OBJECTIVE: This pilot study measured the feasibility and impact of an 8-week yoga programme on the quality-of-life of adults with acquired brain injury (ABI).

METHODS: Thirty-one adults with ABI were allocated to yoga (n = 16) or control (n = 15) groups. Participants completed the Quality of Life After Brain Injury (QOLIBRI) measure pre- and post-intervention; individuals in the yoga group also rated programme satisfaction. Mann-Whitney/Wilcoxon and the Wilcoxon Signed Rank tests were used to evaluate between- and within-group differences for the total and sub-scale QOLIBRI scores, respectively.

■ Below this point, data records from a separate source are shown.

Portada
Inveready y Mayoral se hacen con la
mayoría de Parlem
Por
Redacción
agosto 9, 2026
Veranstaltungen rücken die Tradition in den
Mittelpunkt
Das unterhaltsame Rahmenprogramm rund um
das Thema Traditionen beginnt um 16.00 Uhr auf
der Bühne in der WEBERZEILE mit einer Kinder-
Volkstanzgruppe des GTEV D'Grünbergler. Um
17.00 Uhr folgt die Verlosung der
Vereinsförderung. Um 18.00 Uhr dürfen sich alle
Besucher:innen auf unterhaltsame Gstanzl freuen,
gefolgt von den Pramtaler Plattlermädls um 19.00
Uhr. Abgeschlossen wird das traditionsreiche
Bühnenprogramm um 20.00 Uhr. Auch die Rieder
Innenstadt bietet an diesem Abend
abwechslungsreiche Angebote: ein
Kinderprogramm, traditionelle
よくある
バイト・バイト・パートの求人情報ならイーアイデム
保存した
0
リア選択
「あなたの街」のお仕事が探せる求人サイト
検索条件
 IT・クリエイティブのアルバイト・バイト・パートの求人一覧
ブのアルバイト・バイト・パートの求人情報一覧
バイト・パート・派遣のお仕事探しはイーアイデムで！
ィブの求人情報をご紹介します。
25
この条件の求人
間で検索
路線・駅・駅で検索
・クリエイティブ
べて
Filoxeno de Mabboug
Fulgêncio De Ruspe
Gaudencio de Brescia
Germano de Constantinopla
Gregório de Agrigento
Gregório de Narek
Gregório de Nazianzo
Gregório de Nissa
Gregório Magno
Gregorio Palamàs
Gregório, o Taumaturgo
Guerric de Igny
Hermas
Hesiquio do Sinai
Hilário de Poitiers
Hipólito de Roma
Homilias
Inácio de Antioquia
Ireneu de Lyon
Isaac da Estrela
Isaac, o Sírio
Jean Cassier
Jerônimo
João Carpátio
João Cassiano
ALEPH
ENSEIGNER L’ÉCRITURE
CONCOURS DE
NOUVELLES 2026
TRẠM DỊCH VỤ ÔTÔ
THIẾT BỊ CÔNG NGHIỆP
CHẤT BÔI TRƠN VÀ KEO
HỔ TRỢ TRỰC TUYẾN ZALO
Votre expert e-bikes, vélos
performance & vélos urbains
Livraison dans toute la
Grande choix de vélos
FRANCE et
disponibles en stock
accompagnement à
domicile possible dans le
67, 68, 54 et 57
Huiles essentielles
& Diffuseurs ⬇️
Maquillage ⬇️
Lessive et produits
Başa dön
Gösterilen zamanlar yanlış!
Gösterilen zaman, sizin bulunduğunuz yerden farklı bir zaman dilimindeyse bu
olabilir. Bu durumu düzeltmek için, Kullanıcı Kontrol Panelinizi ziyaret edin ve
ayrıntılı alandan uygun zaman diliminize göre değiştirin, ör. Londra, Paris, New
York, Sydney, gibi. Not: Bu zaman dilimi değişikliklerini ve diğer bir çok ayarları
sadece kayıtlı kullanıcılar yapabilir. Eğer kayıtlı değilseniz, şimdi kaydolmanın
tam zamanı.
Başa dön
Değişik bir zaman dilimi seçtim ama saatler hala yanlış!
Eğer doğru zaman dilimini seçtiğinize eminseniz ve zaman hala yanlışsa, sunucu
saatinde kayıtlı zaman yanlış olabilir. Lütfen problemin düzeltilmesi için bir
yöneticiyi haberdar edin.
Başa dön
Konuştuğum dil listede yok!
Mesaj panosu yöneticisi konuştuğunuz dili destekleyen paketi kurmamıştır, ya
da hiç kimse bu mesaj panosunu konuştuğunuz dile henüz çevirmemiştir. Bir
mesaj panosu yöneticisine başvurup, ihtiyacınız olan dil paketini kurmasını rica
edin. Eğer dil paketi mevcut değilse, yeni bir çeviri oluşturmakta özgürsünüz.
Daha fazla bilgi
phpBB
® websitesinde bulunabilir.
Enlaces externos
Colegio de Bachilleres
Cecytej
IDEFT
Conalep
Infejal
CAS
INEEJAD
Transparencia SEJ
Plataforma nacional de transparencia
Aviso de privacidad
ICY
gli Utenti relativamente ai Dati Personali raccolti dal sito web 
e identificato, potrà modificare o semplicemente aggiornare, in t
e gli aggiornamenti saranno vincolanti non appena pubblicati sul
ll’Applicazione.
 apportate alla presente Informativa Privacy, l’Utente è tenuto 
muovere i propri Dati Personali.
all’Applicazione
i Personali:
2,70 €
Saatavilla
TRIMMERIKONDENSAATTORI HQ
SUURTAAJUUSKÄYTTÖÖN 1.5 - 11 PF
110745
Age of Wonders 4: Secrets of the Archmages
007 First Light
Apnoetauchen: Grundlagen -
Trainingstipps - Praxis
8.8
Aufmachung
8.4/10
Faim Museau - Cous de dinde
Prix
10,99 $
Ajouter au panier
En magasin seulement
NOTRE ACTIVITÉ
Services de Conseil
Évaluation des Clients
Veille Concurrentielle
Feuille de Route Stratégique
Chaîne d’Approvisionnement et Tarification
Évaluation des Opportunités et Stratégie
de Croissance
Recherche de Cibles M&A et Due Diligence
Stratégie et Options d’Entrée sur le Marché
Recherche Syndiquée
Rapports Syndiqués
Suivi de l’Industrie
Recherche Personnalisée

RESULTS: No significant differences emerged between groups on the QOLIBRI pre- or post-intervention. However, there were significant improvements on overall quality-of-life and on Emotions and Feeling sub-scales for the intervention group only. The overall QOLIBRI score improved from 1.93 (SD = 0.27) to 2.15 (SD = 0.34, p = 0.01). The mean Emotions sub-scale increased from 1.69 (SD = 0.40) to 2.01 (SD = 0.52, p = 0.01), and the mean Feeling sub-scale from 2.1 (SD = 0.34) to 2.42 (SD = 0.39, p = 0.01).

CONCLUSION: Adults with ABI experienced improvements in overall quality-of-life following an 8-week yoga programme. Specific improvements in self-perception and negative emotions also emerged. High attendance and satisfaction ratings support the feasibility of this type of intervention for people with brain injury.